“What did she say?” Eleanor asked, feeling that she ought to make some contribution, or else she might give voice to a scream: Are you as cracked as Lisette?
“She snapped her fingers and said that she would teach them to care nothing for such foolishness. Of course, she herself doesn’t care. She lives here so happily, without being caught in the absurd farce that makes up our social life.”
Several things came to mind, but they all seemed too severe, so Eleanor said merely, “Lisette truly does not care for societal conventions.”
“It’s as if she’s designed to mother these particular children,” Villiers said.
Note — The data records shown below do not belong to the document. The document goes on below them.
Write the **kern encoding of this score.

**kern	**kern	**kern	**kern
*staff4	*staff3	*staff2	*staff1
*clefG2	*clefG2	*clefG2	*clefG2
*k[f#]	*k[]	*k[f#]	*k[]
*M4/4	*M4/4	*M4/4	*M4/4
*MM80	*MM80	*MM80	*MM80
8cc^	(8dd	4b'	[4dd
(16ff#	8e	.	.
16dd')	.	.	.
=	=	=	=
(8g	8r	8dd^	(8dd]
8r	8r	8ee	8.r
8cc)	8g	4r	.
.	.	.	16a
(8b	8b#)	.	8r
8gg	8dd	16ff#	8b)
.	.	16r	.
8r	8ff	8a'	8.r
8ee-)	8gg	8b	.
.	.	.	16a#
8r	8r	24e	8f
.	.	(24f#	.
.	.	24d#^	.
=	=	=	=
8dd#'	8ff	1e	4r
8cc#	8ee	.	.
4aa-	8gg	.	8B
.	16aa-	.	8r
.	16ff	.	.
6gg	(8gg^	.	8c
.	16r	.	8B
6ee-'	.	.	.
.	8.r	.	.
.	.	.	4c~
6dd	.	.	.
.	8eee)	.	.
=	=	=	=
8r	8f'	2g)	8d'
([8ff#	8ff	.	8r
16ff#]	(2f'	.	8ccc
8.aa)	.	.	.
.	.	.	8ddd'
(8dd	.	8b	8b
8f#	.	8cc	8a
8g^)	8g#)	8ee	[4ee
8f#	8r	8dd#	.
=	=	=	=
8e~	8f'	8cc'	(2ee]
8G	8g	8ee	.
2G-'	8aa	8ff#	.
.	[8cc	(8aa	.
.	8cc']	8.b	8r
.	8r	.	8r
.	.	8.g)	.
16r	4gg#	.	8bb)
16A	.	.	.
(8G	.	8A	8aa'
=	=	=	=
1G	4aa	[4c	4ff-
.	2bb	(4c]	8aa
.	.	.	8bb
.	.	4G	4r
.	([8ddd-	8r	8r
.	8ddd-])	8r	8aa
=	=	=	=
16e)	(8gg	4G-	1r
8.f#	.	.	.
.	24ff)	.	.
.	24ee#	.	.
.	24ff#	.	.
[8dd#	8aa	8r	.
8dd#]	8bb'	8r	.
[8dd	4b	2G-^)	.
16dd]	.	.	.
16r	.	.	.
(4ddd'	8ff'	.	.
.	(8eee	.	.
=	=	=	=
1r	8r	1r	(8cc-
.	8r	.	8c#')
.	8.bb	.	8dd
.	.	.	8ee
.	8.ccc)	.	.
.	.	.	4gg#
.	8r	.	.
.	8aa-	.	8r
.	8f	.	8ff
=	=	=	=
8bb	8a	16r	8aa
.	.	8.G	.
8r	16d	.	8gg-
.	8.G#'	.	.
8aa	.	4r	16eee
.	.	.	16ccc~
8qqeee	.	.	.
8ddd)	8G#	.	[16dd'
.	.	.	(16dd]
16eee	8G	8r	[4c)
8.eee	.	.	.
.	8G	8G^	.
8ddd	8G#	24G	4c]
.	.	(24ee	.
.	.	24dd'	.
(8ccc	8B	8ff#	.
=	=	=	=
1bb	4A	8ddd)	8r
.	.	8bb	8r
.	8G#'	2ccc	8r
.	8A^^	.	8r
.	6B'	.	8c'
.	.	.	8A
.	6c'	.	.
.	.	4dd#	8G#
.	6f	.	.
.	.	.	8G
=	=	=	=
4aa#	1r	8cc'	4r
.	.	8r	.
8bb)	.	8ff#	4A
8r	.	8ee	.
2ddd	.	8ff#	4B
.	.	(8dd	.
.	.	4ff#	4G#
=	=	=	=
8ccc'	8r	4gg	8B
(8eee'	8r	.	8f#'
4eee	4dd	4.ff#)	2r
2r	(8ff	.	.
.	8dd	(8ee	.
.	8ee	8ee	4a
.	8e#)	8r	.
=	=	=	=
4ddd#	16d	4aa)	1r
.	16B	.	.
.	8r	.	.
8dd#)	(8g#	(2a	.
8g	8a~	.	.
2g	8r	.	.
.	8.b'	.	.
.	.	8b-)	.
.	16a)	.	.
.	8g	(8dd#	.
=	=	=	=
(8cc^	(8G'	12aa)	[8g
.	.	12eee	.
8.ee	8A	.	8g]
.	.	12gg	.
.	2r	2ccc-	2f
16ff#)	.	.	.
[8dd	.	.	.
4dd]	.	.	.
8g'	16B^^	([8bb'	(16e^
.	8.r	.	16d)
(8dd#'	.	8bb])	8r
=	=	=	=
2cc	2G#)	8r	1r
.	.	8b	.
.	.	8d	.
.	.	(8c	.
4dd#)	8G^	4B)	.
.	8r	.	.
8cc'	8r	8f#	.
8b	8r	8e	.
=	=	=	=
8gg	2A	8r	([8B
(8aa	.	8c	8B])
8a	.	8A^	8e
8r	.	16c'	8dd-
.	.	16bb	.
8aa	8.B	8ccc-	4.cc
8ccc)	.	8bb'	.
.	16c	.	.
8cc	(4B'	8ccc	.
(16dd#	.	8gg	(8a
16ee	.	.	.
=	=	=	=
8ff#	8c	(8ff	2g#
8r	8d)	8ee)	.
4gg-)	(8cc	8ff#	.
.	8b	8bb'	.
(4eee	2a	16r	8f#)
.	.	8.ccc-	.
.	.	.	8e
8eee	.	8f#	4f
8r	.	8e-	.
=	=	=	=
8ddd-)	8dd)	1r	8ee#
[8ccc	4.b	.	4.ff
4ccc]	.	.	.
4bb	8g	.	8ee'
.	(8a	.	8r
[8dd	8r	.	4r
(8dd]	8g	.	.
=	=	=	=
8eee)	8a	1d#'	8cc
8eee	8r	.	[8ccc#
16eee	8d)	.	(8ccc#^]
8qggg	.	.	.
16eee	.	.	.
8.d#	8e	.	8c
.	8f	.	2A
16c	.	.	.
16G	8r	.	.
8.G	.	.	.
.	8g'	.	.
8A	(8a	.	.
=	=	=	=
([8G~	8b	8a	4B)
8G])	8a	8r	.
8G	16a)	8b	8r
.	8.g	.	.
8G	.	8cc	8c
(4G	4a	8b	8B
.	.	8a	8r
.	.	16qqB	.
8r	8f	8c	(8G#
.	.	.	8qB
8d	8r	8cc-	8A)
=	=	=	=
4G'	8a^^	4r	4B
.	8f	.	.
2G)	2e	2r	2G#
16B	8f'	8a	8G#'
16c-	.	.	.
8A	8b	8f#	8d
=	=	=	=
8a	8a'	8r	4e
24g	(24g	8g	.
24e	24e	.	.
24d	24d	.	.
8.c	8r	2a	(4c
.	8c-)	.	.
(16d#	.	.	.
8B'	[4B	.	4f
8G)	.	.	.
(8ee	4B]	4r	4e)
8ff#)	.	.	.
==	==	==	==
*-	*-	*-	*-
“You are not bound to me in any fashion,” Eleanor pointed out. “I announced our betrothal merely to placate my mother, as I’m sure you realized. Or perhaps I meant to irritate her. I’m quite certain that one would do better not to initiate a marriage on such flimsy grounds.”
“Probably not,” he agreed.
His smile twisted something inside her, so she said, rather quickly, “Well, now that we’ve settled that, I really should retire. It’s growing chilly and I’m not properly dressed.”
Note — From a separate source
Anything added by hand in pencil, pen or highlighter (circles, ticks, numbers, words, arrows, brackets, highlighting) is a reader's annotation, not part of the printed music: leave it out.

But he didn’t move, and neither did she.
“Damn it,” he said finally, very quietly.
And when he crossed those two steps between them, she wound her arms around his neck as if it were the most natural thing in the world. Neither of them moved for a moment. She could feel the heat and hardness of his body.
Finally she leaned in and simply touched her tongue to his lips. “Hello,” she whispered.
“What’s my name?” he whispered back.
“Lucifer!”
The lines by his eyes crinkled and she knew he was smiling at her, but it didn’t matter because he bent his head and kissed her. It was slow, it was possessive, it was voluptuous. He was a master of the kiss…and the master of her.
With one slow movement, he brought his palm down over her hair and hooked a finger under the edge of her towel.
“Leopold!” she said, breaking away from his kiss.
“Ah, you remembered my name.” He looked so much younger, grinning at her in the moonlight. His teeth were very white; his hair was out of its ribbon and he looked free.
She suddenly realized that the way he loved to play with her, to provoke her to call him by other names so he would kiss her harder, was dangerous—not only to her reputation, but also to her heart.
Even now his finger was tracing a little flower on her back, inside the dip of her towel.
“I must go inside,” she said. “I really must.”
“Say my name one more time.”
“Villiers.” She met his eyes. “Let go of my towel, if you please.”
With a rueful smile in his eyes, he left one final touch on her back, a touch that burned like fire, and stepped back.
“I’ll inform my mother tomorrow morning,” she said.
She could tell that he’d forgotten the subject, and it gave her a queer spasm of female pride. “I’ll tell my mother that we shall not marry,” she clarified. “So that you can speak to Lisette. Unless…you already have?”
His eyes cooled. “I have many faults, but bigamy has never been one of them.”
“We’re not married,” she protested.
He bowed and turned away, but she wasn’t going to allow that.
“Leopold!” she snapped, reaching out for his arm. “We are not children, and I won’t tolerate your silent reproach merely because I queried you.”
He opened his mouth, shut it, said finally: “I would never speak to another woman about marriage while betrothed to you.”